Casey Anthony & Nancy Grace

The public outrage regarding the Casey Anthony acquittal was pretty predictable. The stage was set for this generation’s OJ trial, fuelled by another media frenzy. The most interesting article I read in the aftermath was Brian Dickerson’s column on how Anthony’s #1 detractor, Nancy Grace, made her acquittal possible.

Nancy Grace became part of a media hype machine, using her punditry soapbox to paint Casey Anthony as incarnate evil, complete with the derisive moniker, Tot Mom. Dickerson argues that the publicity given to Anthony vaulted her from indigent defendant obscurity to a criminal defence lawyer career maker. Grace used Anthony as a punching bag in her well-orchestrated drama of the indefensible defendant. Polanski raped a child and Anthony killed hers. Manufacturing the outrage provides for a clear and easy target to direct the hate in the name of justice.
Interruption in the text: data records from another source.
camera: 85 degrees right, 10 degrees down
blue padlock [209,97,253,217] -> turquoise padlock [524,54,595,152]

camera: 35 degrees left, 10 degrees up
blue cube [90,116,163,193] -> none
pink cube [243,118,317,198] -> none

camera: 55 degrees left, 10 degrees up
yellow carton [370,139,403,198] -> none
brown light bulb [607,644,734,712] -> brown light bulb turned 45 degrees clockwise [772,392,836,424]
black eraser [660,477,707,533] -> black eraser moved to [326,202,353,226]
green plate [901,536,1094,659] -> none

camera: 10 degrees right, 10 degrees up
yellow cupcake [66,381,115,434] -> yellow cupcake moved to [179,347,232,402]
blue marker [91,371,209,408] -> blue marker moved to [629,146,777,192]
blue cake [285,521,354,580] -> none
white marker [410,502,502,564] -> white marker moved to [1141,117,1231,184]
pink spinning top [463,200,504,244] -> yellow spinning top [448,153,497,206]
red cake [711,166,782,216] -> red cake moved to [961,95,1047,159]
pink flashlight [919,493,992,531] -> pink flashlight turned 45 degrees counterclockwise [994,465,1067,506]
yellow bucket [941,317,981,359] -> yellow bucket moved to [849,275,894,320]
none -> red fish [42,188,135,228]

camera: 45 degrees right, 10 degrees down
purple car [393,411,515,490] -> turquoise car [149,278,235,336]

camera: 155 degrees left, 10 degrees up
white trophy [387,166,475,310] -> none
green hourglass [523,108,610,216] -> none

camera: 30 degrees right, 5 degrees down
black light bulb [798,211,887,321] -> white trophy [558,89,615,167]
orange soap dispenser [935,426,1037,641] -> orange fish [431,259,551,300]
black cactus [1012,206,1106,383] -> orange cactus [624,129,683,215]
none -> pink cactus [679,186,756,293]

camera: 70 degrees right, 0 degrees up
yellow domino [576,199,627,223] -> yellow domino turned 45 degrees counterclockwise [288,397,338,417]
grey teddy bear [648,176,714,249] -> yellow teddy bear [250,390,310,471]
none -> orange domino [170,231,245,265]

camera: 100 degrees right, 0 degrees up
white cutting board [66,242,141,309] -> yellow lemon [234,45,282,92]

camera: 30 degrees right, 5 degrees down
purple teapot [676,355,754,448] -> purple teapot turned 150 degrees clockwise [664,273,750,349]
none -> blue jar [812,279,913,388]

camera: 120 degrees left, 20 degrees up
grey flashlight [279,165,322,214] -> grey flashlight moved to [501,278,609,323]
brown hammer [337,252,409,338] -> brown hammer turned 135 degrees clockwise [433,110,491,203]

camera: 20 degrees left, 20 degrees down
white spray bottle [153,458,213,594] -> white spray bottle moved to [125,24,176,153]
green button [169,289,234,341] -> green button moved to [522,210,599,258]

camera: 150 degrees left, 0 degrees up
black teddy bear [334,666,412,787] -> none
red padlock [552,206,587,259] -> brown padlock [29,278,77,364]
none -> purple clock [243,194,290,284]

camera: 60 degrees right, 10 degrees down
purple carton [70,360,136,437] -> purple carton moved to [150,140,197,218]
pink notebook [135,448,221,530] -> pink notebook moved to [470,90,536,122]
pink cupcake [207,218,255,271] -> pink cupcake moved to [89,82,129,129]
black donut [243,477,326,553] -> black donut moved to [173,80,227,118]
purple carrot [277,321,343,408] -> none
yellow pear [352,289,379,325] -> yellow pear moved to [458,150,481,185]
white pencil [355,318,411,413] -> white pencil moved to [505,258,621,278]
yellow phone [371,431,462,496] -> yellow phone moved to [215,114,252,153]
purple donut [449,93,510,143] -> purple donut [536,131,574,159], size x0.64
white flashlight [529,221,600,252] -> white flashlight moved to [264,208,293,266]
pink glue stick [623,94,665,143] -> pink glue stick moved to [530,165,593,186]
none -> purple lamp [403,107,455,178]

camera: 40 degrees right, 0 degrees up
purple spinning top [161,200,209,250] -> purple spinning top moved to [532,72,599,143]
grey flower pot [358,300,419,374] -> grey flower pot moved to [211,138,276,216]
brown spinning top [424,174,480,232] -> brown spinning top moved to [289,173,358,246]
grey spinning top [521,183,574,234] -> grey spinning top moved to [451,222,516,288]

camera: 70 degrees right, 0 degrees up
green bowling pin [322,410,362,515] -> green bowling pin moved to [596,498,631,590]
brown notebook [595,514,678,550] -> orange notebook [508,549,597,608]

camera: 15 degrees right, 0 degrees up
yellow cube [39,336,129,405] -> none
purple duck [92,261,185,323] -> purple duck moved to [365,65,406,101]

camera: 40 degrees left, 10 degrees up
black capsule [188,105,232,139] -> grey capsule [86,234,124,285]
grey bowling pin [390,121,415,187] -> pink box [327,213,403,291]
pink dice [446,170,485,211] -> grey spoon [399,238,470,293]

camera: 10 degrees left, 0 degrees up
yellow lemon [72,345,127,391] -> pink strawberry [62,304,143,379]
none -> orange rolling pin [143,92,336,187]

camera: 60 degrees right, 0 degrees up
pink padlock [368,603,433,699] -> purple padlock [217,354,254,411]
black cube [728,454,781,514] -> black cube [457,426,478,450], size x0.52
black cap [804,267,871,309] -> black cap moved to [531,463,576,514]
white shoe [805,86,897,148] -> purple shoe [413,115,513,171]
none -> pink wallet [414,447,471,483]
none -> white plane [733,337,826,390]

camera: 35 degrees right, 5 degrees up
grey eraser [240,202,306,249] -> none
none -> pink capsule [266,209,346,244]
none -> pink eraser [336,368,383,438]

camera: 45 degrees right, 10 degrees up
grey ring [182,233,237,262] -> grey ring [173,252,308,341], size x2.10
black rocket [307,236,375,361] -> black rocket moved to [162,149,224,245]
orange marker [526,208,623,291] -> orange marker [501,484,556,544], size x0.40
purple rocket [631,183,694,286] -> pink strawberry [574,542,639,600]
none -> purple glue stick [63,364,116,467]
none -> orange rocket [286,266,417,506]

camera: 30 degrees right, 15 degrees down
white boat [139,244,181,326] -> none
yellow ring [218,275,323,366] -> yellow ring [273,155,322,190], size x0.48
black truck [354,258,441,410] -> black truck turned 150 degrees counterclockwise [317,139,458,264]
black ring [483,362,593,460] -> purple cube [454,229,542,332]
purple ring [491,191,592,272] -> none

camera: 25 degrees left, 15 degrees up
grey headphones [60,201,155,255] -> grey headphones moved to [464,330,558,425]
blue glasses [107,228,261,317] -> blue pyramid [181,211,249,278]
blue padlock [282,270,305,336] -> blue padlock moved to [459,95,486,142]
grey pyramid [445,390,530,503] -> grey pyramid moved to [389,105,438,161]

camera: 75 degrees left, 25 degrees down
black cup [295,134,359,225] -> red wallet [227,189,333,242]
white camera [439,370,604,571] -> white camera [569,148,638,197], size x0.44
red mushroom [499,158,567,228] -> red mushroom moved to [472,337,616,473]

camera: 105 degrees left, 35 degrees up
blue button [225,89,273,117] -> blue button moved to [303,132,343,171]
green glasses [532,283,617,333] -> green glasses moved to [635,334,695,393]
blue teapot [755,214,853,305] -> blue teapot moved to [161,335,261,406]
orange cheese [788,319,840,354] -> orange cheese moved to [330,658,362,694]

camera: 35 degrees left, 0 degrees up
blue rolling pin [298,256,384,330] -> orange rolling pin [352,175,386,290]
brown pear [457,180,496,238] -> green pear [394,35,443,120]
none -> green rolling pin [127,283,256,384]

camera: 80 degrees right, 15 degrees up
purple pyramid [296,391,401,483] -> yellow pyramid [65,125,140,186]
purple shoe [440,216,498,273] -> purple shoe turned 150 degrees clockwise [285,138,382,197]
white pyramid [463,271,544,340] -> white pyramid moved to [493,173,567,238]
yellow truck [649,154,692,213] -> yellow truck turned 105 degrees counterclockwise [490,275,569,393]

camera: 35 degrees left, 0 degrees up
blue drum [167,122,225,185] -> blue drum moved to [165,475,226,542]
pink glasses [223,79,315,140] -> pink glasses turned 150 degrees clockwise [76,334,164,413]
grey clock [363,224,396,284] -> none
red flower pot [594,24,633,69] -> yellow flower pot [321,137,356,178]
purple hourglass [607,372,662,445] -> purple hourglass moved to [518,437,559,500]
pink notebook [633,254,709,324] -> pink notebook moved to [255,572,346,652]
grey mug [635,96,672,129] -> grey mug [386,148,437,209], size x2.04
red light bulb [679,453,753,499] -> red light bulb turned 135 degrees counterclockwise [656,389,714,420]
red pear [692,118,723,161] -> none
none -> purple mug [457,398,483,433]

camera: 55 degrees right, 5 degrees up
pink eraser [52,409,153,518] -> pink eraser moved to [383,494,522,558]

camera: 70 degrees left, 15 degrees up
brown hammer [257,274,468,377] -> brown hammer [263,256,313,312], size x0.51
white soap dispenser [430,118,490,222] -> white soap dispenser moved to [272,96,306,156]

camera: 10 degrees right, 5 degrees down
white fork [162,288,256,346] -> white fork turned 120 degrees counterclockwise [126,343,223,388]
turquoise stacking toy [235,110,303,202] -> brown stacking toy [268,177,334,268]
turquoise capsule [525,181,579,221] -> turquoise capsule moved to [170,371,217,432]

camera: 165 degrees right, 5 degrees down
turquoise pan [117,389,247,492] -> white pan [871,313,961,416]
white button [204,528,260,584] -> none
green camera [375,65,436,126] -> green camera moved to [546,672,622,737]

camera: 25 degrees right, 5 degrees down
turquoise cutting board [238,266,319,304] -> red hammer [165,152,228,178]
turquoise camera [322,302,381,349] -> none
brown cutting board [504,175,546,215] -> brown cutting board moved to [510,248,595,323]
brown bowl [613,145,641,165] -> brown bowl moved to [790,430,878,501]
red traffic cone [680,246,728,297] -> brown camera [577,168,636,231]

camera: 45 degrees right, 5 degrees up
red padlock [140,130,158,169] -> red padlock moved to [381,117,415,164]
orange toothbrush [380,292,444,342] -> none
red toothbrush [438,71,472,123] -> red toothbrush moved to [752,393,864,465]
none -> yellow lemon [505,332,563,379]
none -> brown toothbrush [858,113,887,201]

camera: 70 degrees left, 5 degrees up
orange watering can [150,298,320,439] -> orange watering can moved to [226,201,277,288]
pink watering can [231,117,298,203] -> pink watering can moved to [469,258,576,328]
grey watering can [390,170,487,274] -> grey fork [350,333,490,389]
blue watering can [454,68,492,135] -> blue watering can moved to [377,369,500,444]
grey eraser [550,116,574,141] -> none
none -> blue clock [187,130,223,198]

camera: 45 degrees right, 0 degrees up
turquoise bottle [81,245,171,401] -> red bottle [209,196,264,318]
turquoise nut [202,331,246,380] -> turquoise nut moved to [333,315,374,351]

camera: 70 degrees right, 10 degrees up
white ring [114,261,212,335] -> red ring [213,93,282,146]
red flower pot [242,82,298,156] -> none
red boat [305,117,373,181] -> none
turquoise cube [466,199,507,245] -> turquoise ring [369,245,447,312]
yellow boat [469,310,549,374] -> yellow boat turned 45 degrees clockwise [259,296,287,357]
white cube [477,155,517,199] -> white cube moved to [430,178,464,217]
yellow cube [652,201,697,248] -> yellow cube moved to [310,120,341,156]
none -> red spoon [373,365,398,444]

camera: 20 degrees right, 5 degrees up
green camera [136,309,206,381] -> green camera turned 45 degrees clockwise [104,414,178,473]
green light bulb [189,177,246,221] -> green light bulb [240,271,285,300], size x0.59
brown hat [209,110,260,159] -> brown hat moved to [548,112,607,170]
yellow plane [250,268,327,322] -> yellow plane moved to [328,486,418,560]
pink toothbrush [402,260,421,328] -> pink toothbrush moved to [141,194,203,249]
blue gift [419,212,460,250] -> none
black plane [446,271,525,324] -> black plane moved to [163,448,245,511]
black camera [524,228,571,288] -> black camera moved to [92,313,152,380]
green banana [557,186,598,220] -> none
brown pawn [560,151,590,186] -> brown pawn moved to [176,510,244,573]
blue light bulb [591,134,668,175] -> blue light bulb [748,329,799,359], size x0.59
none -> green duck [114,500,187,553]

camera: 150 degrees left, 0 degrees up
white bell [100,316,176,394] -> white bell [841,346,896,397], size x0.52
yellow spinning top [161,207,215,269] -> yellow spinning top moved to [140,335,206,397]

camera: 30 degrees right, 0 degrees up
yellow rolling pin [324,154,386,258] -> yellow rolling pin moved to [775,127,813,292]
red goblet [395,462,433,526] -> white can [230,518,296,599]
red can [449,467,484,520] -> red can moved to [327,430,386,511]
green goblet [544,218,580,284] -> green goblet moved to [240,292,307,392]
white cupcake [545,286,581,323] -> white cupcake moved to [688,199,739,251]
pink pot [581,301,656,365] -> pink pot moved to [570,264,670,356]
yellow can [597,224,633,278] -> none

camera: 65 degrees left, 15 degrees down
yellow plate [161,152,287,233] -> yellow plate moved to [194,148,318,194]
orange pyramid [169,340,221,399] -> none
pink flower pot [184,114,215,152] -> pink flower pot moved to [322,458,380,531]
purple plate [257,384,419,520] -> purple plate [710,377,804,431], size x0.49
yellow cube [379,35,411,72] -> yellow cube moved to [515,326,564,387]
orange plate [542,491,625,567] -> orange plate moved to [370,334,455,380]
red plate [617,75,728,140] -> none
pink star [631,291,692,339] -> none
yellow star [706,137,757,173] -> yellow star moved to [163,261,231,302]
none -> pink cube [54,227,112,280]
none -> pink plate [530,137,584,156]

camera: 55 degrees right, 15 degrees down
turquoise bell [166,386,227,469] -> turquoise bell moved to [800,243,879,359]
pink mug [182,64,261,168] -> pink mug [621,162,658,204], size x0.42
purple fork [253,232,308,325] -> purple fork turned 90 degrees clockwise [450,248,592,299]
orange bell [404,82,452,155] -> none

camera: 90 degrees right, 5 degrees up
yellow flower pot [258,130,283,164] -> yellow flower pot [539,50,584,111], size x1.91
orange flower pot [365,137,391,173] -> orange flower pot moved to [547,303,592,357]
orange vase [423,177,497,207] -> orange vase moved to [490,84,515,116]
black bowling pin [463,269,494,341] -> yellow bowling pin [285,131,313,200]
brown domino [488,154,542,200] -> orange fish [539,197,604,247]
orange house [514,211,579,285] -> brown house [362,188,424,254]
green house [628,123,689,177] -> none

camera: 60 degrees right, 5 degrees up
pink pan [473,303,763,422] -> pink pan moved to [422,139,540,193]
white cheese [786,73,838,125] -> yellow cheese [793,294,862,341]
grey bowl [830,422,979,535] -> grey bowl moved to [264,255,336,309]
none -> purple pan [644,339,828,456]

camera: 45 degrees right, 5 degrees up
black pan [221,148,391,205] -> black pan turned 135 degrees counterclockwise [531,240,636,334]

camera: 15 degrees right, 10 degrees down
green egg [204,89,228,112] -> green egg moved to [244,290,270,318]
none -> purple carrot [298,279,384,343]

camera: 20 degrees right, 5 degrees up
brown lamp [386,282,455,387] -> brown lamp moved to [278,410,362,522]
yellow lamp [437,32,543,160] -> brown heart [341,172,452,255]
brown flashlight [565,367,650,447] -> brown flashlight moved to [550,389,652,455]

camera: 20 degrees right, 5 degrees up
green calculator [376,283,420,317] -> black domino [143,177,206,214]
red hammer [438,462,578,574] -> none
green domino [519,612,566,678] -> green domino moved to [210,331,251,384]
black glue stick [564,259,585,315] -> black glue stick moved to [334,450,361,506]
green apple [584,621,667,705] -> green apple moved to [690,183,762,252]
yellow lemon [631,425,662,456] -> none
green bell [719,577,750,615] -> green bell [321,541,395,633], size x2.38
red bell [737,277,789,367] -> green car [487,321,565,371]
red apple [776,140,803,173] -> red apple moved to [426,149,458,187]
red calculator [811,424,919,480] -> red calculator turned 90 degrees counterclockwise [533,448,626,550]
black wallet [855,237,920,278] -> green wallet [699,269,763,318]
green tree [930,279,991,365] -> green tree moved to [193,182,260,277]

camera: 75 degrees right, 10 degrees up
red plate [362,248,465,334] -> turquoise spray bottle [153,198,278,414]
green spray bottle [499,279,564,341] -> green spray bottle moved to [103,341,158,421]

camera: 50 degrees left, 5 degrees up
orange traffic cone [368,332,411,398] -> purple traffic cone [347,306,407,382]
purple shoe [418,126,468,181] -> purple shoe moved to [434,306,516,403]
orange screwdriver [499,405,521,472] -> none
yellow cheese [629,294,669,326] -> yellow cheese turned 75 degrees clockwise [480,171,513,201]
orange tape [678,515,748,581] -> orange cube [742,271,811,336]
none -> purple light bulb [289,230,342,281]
Through the outrage, everyone can participate in meting out justice for the victim, Caylee Anthony.

The problem again is that due process takes a back seat to the hype. Let’s face it, due process isn’t sexy. Particularly when it evokes examples of “technicalities”, allowing the “guilty” to go free.

In another media twist, the defense team used social media to fine tune their approach by analyzing public sentiments. While the efficacy of such maneuvering is still up in the air, crowdsourcing opinions of testimony in high profile cases is likely to be de rigueur.

The selective outrage machine has the potential to morph how we the public form opinions. Appealing to a sense of justice in a juicy narrative is where the media is at, while social media digests it and puts it back out there. This further influences others and serves as a feedback loop into social institutions, such as the courts. I don’t see news as getting better or journalists becoming more ethical about their craft because, frankly, the market could care less and I don’t see any way of legislating style or professionalism, in light of free speech.